(Page text)

This is too bad, because Steyn's book is actually much more than that. Sure, it contains an obligatory plan to roll back Big Government, filled with the sorts of empty promises Republicans have reneged on for nearly a century. But Steyn's heart isn't in it: he tells us that this will prove "difficult", which is a little like explaining that Sisyphus has some hours of work to do.

After America does highlight the recklessness of the present administration, but it does so by noting that "Barack Obama is a symptom rather than the problem." If the president does not value life, liberty and limited government, this is equally true of the citizenry that elected him. A government that steals from generations unborn to finance its profligacy and views entrepreneurs as annoying hindrances to the business of government is problematic. Yet it is only a manifestation of a much larger flaw: its citizens no longer value those things which--Steyn argues--have made America so great.

(End Page text)
(Listed entries)

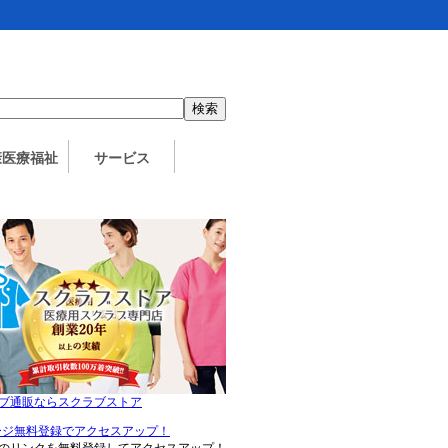
：
康医療福祉
サービス
ブ通販ならスクラブストア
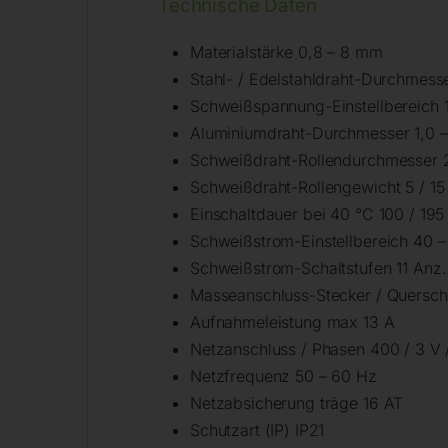
Technische Daten
Materialstärke 0,8 – 8 mm
Stahl- / Edelstahldraht-Durchmess
Schweißspannung-Einstellbereich 
Aluminiumdraht-Durchmesser 1,0 
Schweißdraht-Rollendurchmesser
Schweißdraht-Rollengewicht 5 / 15
Einschaltdauer bei 40 °C 100 / 195
Schweißstrom-Einstellbereich 40 –
Schweißstrom-Schaltstufen 11 Anz.
Masseanschluss-Stecker / Querschn
Aufnahmeleistung max 13 A
Netzanschluss / Phasen 400 / 3 V 
Netzfrequenz 50 – 60 Hz
Netzabsicherung träge 16 AT
Schutzart (IP) IP21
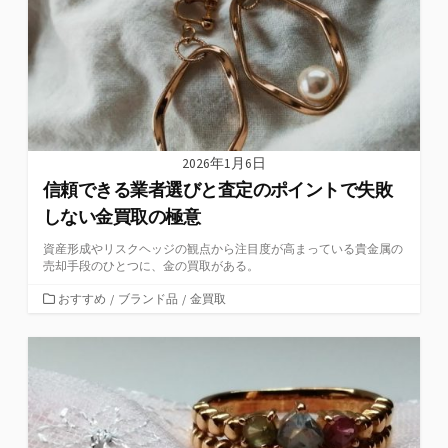
2026年1月6日
信頼できる業者選びと査定のポイントで失敗
しない金買取の極意
資産形成やリスクヘッジの観点から注目度が高まっている貴金属の
売却手段のひとつに、金の買取がある。
カ
おすすめ
/
ブランド品
/
金買取
テ
ゴ
リ
ー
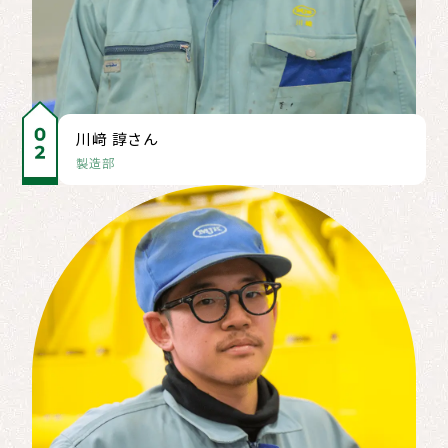
川﨑 諄さん
製造部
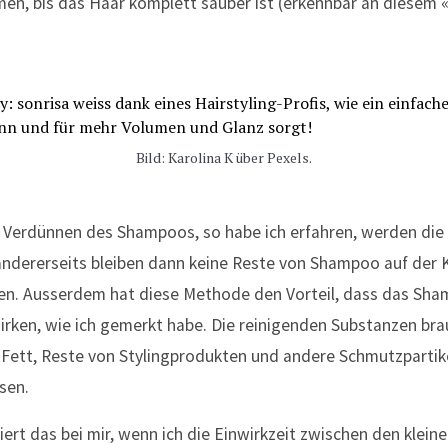
en, bis das Haar komplett sauber ist (erkennbar an diesem 
Bild: Karolina K über Pexels.
 Verdünnen des Shampoos, so habe ich erfahren, werden die 
 andererseits bleiben dann keine Reste von Shampoo auf der 
en. Ausserdem hat diese Methode den Vorteil, dass das Sh
irken, wie ich gemerkt habe. Die reinigenden Substanzen br
ett, Reste von Stylingprodukten und andere Schmutzpartik
sen.
ert das bei mir, wenn ich die Einwirkzeit zwischen den klei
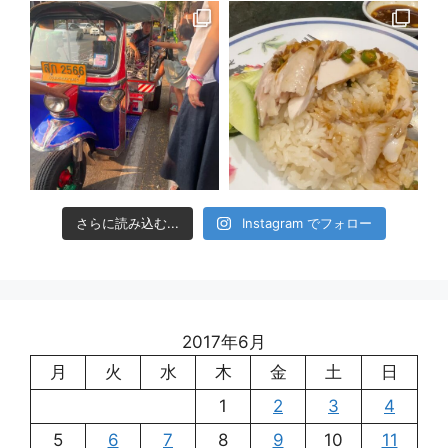
さらに読み込む...
Instagram でフォロー
2017年6月
月
火
水
木
金
土
日
1
2
3
4
5
6
7
8
9
10
11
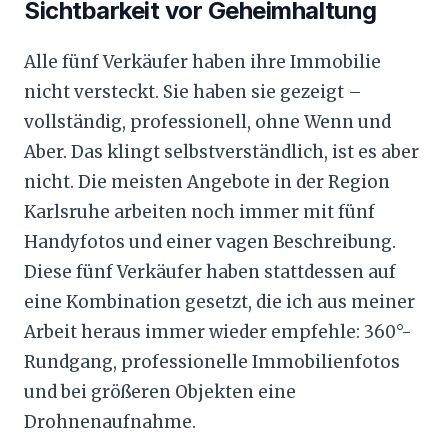
Sichtbarkeit vor Geheimhaltung
Alle fünf Verkäufer haben ihre Immobilie
nicht versteckt. Sie haben sie gezeigt –
vollständig, professionell, ohne Wenn und
Aber. Das klingt selbstverständlich, ist es aber
nicht. Die meisten Angebote in der Region
Karlsruhe arbeiten noch immer mit fünf
Handyfotos und einer vagen Beschreibung.
Diese fünf Verkäufer haben stattdessen auf
eine Kombination gesetzt, die ich aus meiner
Arbeit heraus immer wieder empfehle: 360°-
Rundgang, professionelle Immobilienfotos
und bei größeren Objekten eine
Drohnenaufnahme.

(End Listed entries)

§ **Problems and tasks**:
1/ Please duplicate the stretch of the review of Steyn's book from "After America does" through "America so great.".
2/ In the review of Steyn's book, what does Steyn call Barack Obama?
3/ Resume the review of Steyn's book from its final sentence.

§ **Answers by item number**:
1/
After America does highlight the recklessness of the present administration, but it does so by noting that "Barack Obama is a symptom rather than the problem." If the president does not value life, liberty and limited government, this is equally true of the citizenry that elected him. A government that steals from generations unborn to finance its profligacy and views entrepreneurs as annoying hindrances to the business of government is problematic. Yet it is only a manifestation of a much larger flaw: its citizens no longer value those things which--Steyn argues--have made America so great.

2/ A symptom rather than the problem.

3/
The book is less a defense of things American than it is a critique of the soft socialism typified by Great Britain and Greece. Since FDR at least, the US has sought to shed its Jeffersonian trappings for a Big Government patterned on those of Europe. This trend has only accelerated as of late, not simply under Obama, but also under Bush, the "compassionate conservative" who gave the American people Medicare Part D and the TSA, which now gropes granny lest it be found guilty of profiling.

Greece and Great Britain are both doomed, and for essentially the same reasons. Government debt is overwhelming demographic reality. The people have lost the will to thanklessly perpetuate civilization. Both have middling productive sectors, upon which a large parasitic class feeds. And what feasts! In Greece, public sector employees retire at fifty-eight, whereupon they receive fourteen monthly pay checks until death. That was the plan, anyway. With the Greek birthrate at 1.3 children per couple, the math doesn't work. One can only run a Ponzi scheme if there are ever more suckers from whom to appropriate funds--as the soon to default Greeks are about to realize.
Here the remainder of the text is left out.